Materials and Methods
3.1 Materials
3.1.1 Cell Lines
MCF - 7 and HacaT cell lines were used in this research where MCF-7 are cytoplasmic estrogen receptor (ER) positive cell lines used in vitro as a good model for human breast adenocarcinoma to study the role of estrogen in breast cancer. These cells are positive for cytokeratin , and negative for desmin, endothelin, neurofilament and vimentin (abcam 2010)
3.1.2 Culture Medium
DMEM was the medium used for the routine sub culture assay. The MCF-7 cell line were maintained in DMEM (Dulbecco's Modified Eagles Medium) which contains all amino acids, growth factors, 10% FBS (Fetal Bovine Serum) and 1% solution of penicillin and streptomycin.
3.2 Methods
3.2.1. Culture of cells
Culturing and splitting the cells in more than one flask was carried out when they reached nearly 90% or more confluence.

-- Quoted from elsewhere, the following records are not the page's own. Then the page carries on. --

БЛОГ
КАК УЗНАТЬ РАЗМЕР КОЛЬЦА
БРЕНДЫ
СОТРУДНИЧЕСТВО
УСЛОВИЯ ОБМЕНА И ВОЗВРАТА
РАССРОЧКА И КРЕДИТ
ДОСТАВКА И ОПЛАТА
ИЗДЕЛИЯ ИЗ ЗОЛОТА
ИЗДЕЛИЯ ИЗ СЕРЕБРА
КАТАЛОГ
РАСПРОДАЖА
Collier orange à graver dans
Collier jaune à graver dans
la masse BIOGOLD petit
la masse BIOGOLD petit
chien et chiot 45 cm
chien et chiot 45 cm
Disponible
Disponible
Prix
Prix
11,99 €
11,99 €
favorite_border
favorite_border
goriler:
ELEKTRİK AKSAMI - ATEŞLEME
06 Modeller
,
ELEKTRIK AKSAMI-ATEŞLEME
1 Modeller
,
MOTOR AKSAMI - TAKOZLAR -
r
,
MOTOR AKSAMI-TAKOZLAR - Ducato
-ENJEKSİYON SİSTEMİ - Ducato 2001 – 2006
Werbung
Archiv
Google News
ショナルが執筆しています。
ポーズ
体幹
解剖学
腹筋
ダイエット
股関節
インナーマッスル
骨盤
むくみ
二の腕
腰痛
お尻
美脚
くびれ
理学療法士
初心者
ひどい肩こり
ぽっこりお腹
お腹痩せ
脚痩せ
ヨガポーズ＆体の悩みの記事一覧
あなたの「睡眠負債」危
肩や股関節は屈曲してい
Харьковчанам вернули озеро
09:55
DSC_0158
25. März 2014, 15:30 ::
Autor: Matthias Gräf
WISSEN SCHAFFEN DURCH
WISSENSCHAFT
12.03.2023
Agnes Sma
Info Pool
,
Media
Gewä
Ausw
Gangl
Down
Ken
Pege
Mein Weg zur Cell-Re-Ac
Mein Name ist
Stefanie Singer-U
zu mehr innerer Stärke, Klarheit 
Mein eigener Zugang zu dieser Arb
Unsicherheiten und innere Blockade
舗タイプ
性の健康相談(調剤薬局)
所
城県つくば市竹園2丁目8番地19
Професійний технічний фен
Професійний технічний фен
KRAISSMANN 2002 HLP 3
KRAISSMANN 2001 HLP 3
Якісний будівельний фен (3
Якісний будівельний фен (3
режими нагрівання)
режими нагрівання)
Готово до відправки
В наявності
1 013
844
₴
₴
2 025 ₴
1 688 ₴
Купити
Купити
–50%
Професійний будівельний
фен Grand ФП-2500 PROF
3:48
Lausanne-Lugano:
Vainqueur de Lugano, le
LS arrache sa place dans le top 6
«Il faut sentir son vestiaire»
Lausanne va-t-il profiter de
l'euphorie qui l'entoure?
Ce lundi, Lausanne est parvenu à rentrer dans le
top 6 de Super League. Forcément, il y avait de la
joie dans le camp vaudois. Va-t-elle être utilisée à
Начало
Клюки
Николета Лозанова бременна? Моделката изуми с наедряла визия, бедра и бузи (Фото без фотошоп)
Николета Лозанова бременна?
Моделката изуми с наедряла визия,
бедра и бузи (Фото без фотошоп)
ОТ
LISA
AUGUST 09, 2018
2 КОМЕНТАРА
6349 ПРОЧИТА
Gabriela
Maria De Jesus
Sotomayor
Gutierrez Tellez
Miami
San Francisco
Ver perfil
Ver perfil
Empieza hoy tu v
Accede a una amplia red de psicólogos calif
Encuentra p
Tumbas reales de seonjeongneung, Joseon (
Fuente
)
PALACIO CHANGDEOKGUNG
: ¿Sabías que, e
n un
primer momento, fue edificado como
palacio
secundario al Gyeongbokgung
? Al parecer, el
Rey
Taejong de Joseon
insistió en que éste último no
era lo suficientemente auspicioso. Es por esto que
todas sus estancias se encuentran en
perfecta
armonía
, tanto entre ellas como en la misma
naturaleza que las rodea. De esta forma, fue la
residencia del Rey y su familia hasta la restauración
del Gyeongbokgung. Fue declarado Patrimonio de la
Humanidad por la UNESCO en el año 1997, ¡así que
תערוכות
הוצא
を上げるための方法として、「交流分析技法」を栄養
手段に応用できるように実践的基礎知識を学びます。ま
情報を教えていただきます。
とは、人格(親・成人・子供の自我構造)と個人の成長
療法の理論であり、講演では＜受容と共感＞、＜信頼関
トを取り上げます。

The confluence of the cells was checked under a microscope and confirmed whether the cells have occupied 90% or more of the total surface area of the flask.
Whole of the sub culturing and splitting procedure were carried out inside the laminar flow hood sterilized by swabbing with70% ethanol and sometimes by using UV rays as well. For the actual procedure, the old culture suspension was discarded and ,then added with 2mls of phosphate buffered saline (PBS) and rinsed well. After discarding the PBS, trypsin was added to the flask ,mixed well and then incubated at 370c in 5% co2 for 5 minutes. During the incubation new flasks were labelled and pre warmed fresh DMEM was added. 8mls of fresh DMEM was added to large flask. After the incubation, the cells were confirmed to be completely detached from the surface of the flask by observing on the microscope. 4mls of fresh DMEM was added to the flasks for deactivating the trypsin. The cells were resuspended by pipetting up and down. 2mls of this suspended culture was transferred to the newly labelled flask containing fresh DMEM. These flasks were kept at 370c in 5% co2 for incubation.